• What is being asked
Reproduce every line of text in the material below without changing anything, and leave the pictures out of your answer.

• Given data
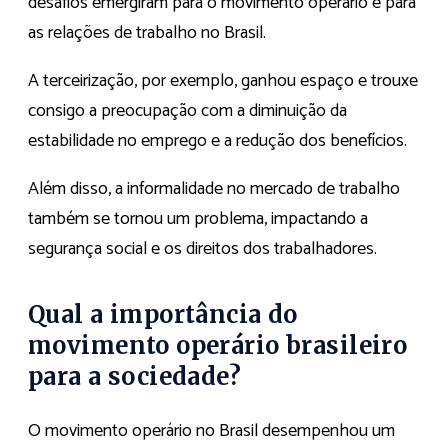
desafios emergiram para o movimento operário e para
as relações de trabalho no Brasil.
A terceirização, por exemplo, ganhou espaço e trouxe
consigo a preocupação com a diminuição da
estabilidade no emprego e a redução dos benefícios.
Além disso, a informalidade no mercado de trabalho
também se tornou um problema, impactando a
segurança social e os direitos dos trabalhadores.
Qual a importância do
movimento operário brasileiro
para a sociedade?
O movimento operário no Brasil desempenhou um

• Task solution
desafios emergiram para o movimento operário e para
as relações de trabalho no Brasil.
A terceirização, por exemplo, ganhou espaço e trouxe
consigo a preocupação com a diminuição da
estabilidade no emprego e a redução dos benefícios.
Além disso, a informalidade no mercado de trabalho
também se tornou um problema, impactando a
segurança social e os direitos dos trabalhadores.
Qual a importância do
movimento operário brasileiro
para a sociedade?
O movimento operário no Brasil desempenhou um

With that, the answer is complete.